Baffle and impress guests at your next party with some clarified milk punch

Dating back to the early 1600s, milk punch is enjoying 
a renaissance. Photo: Chris Pecoraro Dating back to the early 1600s, milk punch is enjoying a renaissance. Photo: Chris Pecoraro

I’ve done this several times, all with the same result. I hand a patron a translucent, orange-tinged beverage. They look at it curiously and shrug, and I wait for them to take their first sip. First their face wrinkles in confusion. Then there is cautious enjoyment. Then, even more intense confusion. What follows for some is obsession. Milk punch is an odd but classic beverage, one that is baffling many adventurous tipplers into becoming enthusiasts.

Punch, is, of course, notoriously misunderstood. Far from being a sugary, virgin, prom night beverage, classic punch is a boozy but balanced mix of spirit, citrus, tea, sugar, and spice. It dates back to the early 1600s when British sailors first encountered it in India. It’s unclear whether the Indians served it to the Brits as a tourist beverage or if punch was part of Indian drinking culture, but that didn’t matter much to the Brits. They couldn’t get enough of the stuff. Within a hundred years, punch houses were all the rage back in Britain, and the English were mastering the art of punch making. One of the fancier tricks of that day was the curiously crystal clear, shelf-stable tipple: milk punch.

What is milk punch? It is the consommé of beverages: a richly flavored liquid, purged of tint by classic culinary legerdemain. In the case of consommé, a rich, opaque broth is clarified with egg whites, which when gently heated collect all visual impurities in the broth. As the white solidifies the liquid becomes crystal clear.
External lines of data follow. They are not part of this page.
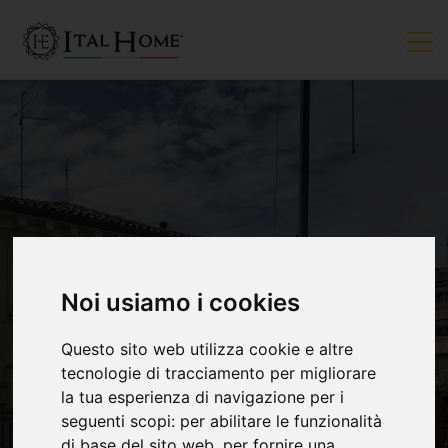
Noi usiamo i cookies
VENDUTO
Questo sito web utilizza cookie e altre
tecnologie di tracciamento per migliorare
la tua esperienza di navigazione per i
seguenti scopi:
per abilitare le funzionalità
di base del sito web
,
per fornire una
Similarly in milk punch, milk is acidified until it curdles, and the curds transform the left-behind liquid into a confusingly clear but rich beverage. There is one main difference however: whereas the egg whites scrub the broth of impurities and leave no flavor in their wake, the curds in milk punch leave behind a clarified whey that is rich with lactose. This uncommon sugar lends a silky mouthfeel to an already complex beverage. The curds do scrub the liquid of many impurities, so that when they are removed, something bizarre happens: the punch becomes shelf stable at cellar temps. You can store the stuff for quite some time. Charles Dickens had several bottles in his cellar when he died, and so the story goes, it was still delicious and unspoiled when it was later auctioned with the rest of his possessions.

This punch is cycling back into popularity, as history-obsessed bartenders are dusting off the drink and putting their own twist on it. Part of its appeal is, of course, its curious clarity. The other part is that milk punch is damn delicious. It’s a seamlessly integrated beverage that marries spirit, sweet, sour, tea tannins, and the essence of cream in a most harmonious way. It does takes a bit of time to prepare, though. The recipe below takes the better part of a week. 

Micah’s basic clarified milk punch 


¾ c light rum (Bacardi or
Shellback work nicely)
¾ c aged rum (I like Pusser’s or Appleton’s VX)
1 ½ c milk (whole, non-homogenized milk works best)
peels of 2 limes
peels of 1 orange
¼ c lemon juice
¼ orange juice
peels of 8 lemons
1 c sugar
1 tbsp loose black tea leaves
3 c water


Peel the limes and orange peels, taking as little pith as possible. Add the peels to the rum and infuse overnight. Strain the peels off the rum, and reserve the infused rum.

The next day, heat the water to boil, remove from heat, and add tea. Steep for 10 minutes, then remove and discard the tea leaves. Peel the eight lemons, taking as little white pith as possible. Muddle the peels into the sugar, and let them sit until the sugar draws out the oils from the peels. Add the cooled tea to the oily sugar, and then strain out the peels. Reserve the sweetened lemon tea mixture.

In a saucepan over low heat, bring the milk to 140° F. Promptly remove from heat and add the infused rum and citrus juice to curdle the milk. Gently move the pan to the fridge and store covered for at least 30 minutes to solidify the curds. Pour the mixture gently through a cheesecloth-lined strainer. Add the sweetened tea mixture to the clarified milk mixture, and allow this to rest for one day in a sealed, clear container in the fridge.

After one day, any remaining curds or visual impurities should settle to the bottom, and the liquid above it should be crystal clear. Using a siphon, rack the clear liquid off of the curds, and store the resulting punch. Allow it to rest a few days, and enjoy the punch at your leisure over the next couple of months. Serve with a little fresh grated nutmeg.

The resulting punch should be redolent of tea with milk, lightened, stretched, and fortified over a scaffold of rum and sweetened citrus. The recipe is a great jumping off point for your own experimentation and can be made well in advance of your next party. Happy punch making!